Contrasting views on ISL’s efficacy to deliver


The elevation of the Indian Super League as the nation’s top tier was probably the worst-kept secret in Indian football. Its status was lost on nobody despite being dressed up initially as a complementary competition to the I-League that would help Indian football rather than be a disruptive influence.

On Sunday, the ISL will finally begin life as the official top division, replacing the I-League, following the recommendations proposed by the AIFF and AFC early this week. The coveted AFC Champions League slot, which was until now reserved for the winner of the I-League, will go to the ISL league-stage winner.

The question now is whether the ISL will deliver? Carles Cuadrat, coach of Bengaluru FC, the defending ISL champion, felt it will. “I am very glad with the decision,” he said.

“Super League is the one that has increased the quality and bettered standards. It is making players more competitive. All the National team players are coming from there. I have all the respect for the I-League clubs. We have also played in I-League before. But times change and a new era is coming.”

Rohit Ramesh, owner of the reigning I-League champion Chennai City FC, though, is circumspect, and said that the I-League clubs have been left short-changed, especially financially. “It’s a start and a step is being attempted, but really not sure how seriously the recommendations will be taken,” he said. “This is not the first time such moves have been proposed and not much came out of it.”

“Now, without even going into whether the decision is right or wrong, I feel this should have been done at the end of last season.

“We won the I-league and we had to ensure that we were well-equipped to defend the title. So we gave long-term contracts to certain players, invested heavily on local talent and extended the foreigners’ stay and now it has all come to nothing.”

There is also a question mark over the overall health of the ISL itself.

Compared to the first two seasons, stadium attendances have halved (from about 26,000 in 2014 and 2015 to 13,000 in 2018). FC Pune City has shut shop and will be replaced by Hyderabad FC, while Delhi Dynamos has moved to a new base and will be called Odisha FC.

Long shot

“It’s about how sustainable it is going to be,” said Rohit. “Not just the structure but the health of the clubs.
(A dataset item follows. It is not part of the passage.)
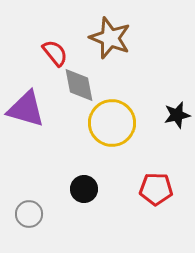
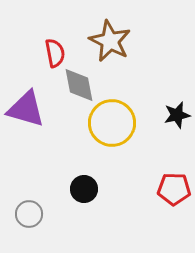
brown star: moved 3 px down; rotated 6 degrees clockwise
red semicircle: rotated 28 degrees clockwise
red pentagon: moved 18 px right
And we don’t want the roadmap to be changed again, say, two years down the line. To me it just seems like a 50-50 chance that the roadmap will suffice.

“How Indian football is going to look is a long shot.”

The other teething trouble is the ISL’s duration. With a maximum of just 21 matches, players spend more time in a year off the pitch than on it. India’s below-average performance against Bangladesh in the World Cup qualifier was widely attributed to this lack of matches.

But it is a situation which is not expected to be corrected till 2024-25 when the full-fledged league is supposed to take effect.

“It has a negative impact on the Indian football,” said Eugeneson Lyngdoh, BFC midfielder with 15 India caps.

“Against Bangladesh we were a long way off. If we had had a longer season, the team would have been match-fit. Hopefully, this will change in the coming seasons.”

There is a lot the ISL has to get right if it has to become the booster dose it was once envisaged as.